Kwoyelo, who had appeared before three-panel of judges of the ICD chaired by Justice Jane Persis Kiggundu at the Gulu High Court for his bail application hearing on Monday, said he had been denied justice for long.
Other judges are Mr Duncan Gaswaga and Mr Michael Elubu.
Kwoyelo told court on Monday that there seems to be no solution regarding his case at the domestic court, arguing that he prefers to be taken to ICC.
Justice Kiggundu, however, told the former warlord that ICD had already commenced his trial.
He fixed March 20 as the date Kwoyelo will appear in court for his bail application hearing.
The trial delay
The trial of Kweyelo has dragged on since 2015 after the Supreme Court overturned his amnesty application.
He has since been incarcerated at Luzira Maximum prison.
He is facing 93 charges that include murder, pillaging, sexual violence, robbery, attempted murder, hostage taking and kidnap that he allegedly committed in Pabbo Sub-county, Kilak County in the present day Amuru District between March 1993 and 2005. He denies all the charges.
Mr Caleb Alaka, the accused's defence lawyer, told Daily Monitor in an interview that his client was right to ask ICD to refer him to ICC since the court demonstrated lack of capacity.
"The trial has delayed for the last 10 years, he went to the Constitutional Court but the Supreme Court made its decision long ago. He was airing out his frustration, there was no way forward and the Constitution says he is entitled to fair and speedy trial," Mr Alaka said.
Mr Alaka, however, noted that it may not be a simple move because ICC does its own investigation.
Mr Charles Dalton Opwonya, also Kwoyelo's defence lawyer, on Wednesday slammed the ICD Court and described their operation as 'gimmick'.
He said the ICD are trying to show the world they can operate yet in actual sense they cannot.

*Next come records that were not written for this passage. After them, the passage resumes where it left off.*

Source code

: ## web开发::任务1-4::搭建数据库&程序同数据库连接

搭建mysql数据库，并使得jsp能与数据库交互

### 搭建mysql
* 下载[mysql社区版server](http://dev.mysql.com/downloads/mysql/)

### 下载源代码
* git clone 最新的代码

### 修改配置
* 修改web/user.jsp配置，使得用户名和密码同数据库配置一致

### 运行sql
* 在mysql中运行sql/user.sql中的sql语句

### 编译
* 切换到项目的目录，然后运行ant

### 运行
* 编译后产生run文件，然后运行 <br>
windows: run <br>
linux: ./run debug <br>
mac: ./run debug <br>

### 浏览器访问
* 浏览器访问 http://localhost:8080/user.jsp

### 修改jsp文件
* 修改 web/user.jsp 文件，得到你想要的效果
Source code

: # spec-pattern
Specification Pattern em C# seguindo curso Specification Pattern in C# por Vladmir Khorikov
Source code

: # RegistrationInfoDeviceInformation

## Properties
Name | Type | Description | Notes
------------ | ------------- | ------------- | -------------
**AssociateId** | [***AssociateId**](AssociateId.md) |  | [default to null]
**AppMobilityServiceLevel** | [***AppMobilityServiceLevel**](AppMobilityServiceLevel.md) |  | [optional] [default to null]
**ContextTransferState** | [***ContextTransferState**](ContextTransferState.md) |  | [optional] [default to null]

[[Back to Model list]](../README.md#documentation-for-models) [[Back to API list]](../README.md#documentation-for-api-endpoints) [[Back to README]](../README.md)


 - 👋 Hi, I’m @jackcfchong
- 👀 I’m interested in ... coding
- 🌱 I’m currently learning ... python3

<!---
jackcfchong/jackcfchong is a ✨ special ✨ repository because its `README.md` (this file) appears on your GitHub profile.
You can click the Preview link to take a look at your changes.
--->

Prosecution yesterday presented before court the first expert witness, Mr Fabius Okumu Aliya, a senior lecturer at the Institute of International Criminal Justice at Nkumba University, who tendered in court a 182 paged research report of the conflict build-up in northern Uganda.
However, during cross-examination on Wednesday, Kwoyelo's defence lawyers poked holes in the research report, citing that the researcher never reached the areas where the crimes were allegedly committed nor did he interview the victims affected.
Mr Alaka, told the court that the report also did not indicate that Kwoyelo was the backbone of the LRA nor did he voluntarily join the LRA.
Kwoyelo is the first LRA commander to be prosecuted in Uganda for crimes committed during the two-decade war in northern Uganda that left thousands dead and millions displaced. Kwoyelo has been in detention since he was captured by the Ugandan army in 2008.
Dominic Ongwen, one of the five Indicted LRA commanders, is currently facing 70 counts of war crimes and crimes against humanity. He is alleged to have committed the crimes between July 2002 and December 2005 in northern Uganda. He has denied all the charges.